As the dust settles after the UK’s third general election in five years, the majority the Conservative party holds will now, for better or worse, provide it with the mandate to “get Brexit done” and shape the UK’s trade vision. GTR gathers the views of economists and trade experts to get an idea of what the future holds.
Brexit’s far from done
Prime Minister Boris Johnson has said that he plans to bring his Brexit deal back to parliament next week, with the party’s majority likely to clear the way to ratification of the withdrawal agreement, seeing the UK exit the EU on January 31.
However, Andrew Goodwin, chief UK economist at Oxford Economics, cautions that a trade deal is unlikely to be completed by end-2020, so it is likely that Johnson will “eventually accede to extend the transition period”.
“It would be highly unusual for a trade deal to be completed so quickly. The two sides start in the rather unique position of regulatory alignment, meaning negotiations will be aimed at constructing a system to manage divergence. In theory, this could make the process easier,” he says.
But unless the UK is willing to accept much tighter restrictions on access to the EU market, Goodwin thinks it will prove “more complicated” than expected. “Any deal struck also requires the unanimous agreement of the 27 remaining EU countries.”
“Should Johnson refuse to extend the transition, this would result in the imposition of tariffs and the erection of non-tariff barriers, with the UK experiencing much of the short-term disruption that we have previously outlined,” he says, adding: “While we think the risks of this outcome are sizeable, we expect the prime minister will take a pragmatic approach and, emboldened by his majority and the fact he won’t need to fight another election for four years, extend the transition period.”
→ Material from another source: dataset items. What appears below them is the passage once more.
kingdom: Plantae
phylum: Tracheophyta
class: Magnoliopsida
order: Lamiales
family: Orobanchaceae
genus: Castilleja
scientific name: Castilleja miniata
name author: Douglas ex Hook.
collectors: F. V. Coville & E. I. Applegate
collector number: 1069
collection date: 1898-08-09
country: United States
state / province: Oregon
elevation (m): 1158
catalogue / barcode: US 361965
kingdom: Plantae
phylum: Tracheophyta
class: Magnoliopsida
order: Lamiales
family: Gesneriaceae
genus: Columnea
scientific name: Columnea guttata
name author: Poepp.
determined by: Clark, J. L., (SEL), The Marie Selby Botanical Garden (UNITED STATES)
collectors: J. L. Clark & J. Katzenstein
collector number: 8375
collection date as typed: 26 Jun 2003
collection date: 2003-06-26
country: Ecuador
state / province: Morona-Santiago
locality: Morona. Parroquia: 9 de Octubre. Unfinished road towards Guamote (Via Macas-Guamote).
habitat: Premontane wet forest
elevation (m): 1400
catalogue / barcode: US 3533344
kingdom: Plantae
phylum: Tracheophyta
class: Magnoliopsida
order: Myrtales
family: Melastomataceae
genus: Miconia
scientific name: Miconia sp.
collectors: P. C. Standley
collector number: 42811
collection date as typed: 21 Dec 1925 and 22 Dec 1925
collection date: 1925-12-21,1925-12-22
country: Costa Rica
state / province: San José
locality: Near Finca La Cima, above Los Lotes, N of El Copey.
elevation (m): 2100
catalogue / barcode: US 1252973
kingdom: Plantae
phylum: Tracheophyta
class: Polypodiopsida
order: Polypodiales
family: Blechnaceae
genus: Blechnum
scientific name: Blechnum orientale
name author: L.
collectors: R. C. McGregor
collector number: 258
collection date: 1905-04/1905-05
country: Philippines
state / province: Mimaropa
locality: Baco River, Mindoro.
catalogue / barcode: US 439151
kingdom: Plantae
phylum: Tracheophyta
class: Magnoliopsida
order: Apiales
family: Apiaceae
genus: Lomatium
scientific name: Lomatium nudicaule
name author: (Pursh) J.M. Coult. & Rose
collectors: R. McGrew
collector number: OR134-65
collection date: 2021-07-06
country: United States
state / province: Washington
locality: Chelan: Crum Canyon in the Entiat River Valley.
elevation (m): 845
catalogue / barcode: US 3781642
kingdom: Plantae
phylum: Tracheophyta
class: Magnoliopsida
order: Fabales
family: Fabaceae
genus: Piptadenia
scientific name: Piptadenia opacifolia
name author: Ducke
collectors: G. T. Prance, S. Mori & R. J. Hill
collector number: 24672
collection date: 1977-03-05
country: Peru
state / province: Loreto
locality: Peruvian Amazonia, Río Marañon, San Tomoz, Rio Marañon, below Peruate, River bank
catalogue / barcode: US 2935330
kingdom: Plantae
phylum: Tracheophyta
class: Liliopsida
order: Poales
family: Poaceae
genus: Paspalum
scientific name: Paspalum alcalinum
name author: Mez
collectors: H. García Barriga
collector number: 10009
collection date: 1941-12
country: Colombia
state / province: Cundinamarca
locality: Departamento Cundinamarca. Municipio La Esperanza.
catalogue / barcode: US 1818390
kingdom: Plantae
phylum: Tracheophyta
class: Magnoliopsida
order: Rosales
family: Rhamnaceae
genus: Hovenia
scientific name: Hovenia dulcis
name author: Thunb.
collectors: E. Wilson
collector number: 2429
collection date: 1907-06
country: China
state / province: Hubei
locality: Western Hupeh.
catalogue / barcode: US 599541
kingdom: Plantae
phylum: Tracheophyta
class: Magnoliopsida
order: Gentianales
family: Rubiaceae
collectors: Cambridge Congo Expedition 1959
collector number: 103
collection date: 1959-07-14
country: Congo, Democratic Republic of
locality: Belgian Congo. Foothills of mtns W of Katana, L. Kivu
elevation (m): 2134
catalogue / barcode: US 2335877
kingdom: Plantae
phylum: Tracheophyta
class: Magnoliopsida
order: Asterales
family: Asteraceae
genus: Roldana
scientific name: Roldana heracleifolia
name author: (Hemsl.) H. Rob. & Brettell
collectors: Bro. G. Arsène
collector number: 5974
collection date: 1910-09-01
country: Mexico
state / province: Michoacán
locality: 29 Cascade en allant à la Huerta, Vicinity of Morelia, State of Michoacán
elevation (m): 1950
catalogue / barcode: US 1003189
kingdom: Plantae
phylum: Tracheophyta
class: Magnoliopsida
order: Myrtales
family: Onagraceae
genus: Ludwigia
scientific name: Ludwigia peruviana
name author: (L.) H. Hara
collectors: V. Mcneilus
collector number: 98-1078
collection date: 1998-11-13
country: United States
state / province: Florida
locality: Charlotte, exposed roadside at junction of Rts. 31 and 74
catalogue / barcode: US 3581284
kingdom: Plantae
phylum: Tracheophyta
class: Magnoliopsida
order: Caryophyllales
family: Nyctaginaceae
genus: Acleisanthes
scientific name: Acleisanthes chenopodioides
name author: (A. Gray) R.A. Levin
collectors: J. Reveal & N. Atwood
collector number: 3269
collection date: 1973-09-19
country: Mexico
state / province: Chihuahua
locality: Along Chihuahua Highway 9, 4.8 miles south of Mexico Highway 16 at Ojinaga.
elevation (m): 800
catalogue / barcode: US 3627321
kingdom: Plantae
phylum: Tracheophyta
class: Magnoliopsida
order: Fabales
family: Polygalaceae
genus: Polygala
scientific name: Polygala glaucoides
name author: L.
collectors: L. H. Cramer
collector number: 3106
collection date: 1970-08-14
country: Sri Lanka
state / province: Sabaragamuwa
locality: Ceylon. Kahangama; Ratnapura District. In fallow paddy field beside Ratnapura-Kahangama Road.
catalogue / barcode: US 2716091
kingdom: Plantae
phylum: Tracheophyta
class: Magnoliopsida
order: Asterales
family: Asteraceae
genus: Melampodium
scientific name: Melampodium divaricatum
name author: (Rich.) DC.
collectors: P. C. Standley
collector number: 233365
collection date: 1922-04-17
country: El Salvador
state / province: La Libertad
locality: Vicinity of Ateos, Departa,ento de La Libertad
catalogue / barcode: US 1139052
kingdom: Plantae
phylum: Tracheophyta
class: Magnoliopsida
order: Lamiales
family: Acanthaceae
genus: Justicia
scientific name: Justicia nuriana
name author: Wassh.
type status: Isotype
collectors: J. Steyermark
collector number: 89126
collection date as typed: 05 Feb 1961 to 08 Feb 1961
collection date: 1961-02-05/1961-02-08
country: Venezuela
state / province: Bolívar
Rebecca Harding, independent economist and CEO of Coriolis Technologies, points out: “The longer-term issue, after the hubris has died down, is that we are small in the world of global trade and, because we want to do everything quickly, we will have to make concessions, and if we don’t make concessions, then we will need more time. The Conservative majority is a good thing, in that it means that Johnson, if he genuinely wants to, can take as long as he likes to get the best deal.”
She cautions, however, that the UK still faces a generation-defining challenge as it charts a course through Brexit. “What we are about to embark on is a de-coupling from the trade, and indeed financial, infrastructures that have been built since the Thatcher era and which are more interwoven with global supply chains and the global financial system. There is no theory behind it and no precedent – it is a live experiment and we have to acknowledge that.”
New trade barriers on the horizon
Even in the event the UK were able to conjure up a trade deal in 11 months, Ross Denton, trade partner at Baker McKenzie, says that this would not cushion UK-EU trade from the impact of Brexit. “It is important to note that, even if a free trade agreement was to be negotiated with the EU27 in 11 months, that FTA would impose greater trade barriers than either remaining in the customs union or single market, and will impose new costs on UK trade with the EU27,” he says.
Having “taken back control” post-Brexit, the UK will, in theory, be able to negotiate other trading arrangements with third countries such as China, India and the US. And US President Donald Trump’s tweet this morning certainly demonstrates optimism in that respect: “Congratulations to Boris Johnson on his great win! Britain and the United States will now be free to strike a massive new trade deal after Brexit. This deal has the potential to be far bigger and more lucrative than any deal that could be made with the EU. Celebrate Boris!”
However, beyond the bombast, Denton cautions that in negotiating any new trade deal with third parties, the UK is unlikely to be able to move too far from EU standards and policies without losing many of the benefits of a comprehensive FTA with the EU27.
Exporters face continued uncertainty
Businesses are putting in place a variety of strategies to mitigate the impact of a no-deal Brexit on the UK economy, but recent data from the Santander Trade Barometer found that over a third of exporters were unprepared for a no-deal Brexit.
“This government needs to deliver a business-friendly Brexit. That means one that protects the three t’s: trade, talent and a proper transition. The third of those is absolutely critical. We have to avoid a scenario where we suddenly crash out of the EU with no time for small firms to prepare for what’s coming next,” says Mike Cherry, national chairman of the Federation of Small Businesses (FSB). “Small business owners will be hoping that today’s clear result helps to bring stability back to the economy.” Meanwhile, the Scottish arm of the FSB says that the new UK government “must deliver a Brexit deal with a transition period long enough for small businesses to prepare for a change in trading conditions.”
With confusion remaining on what a British trading environment outside of the EU might look like, the election results offer little comfort for exporters, who can only watch and wait.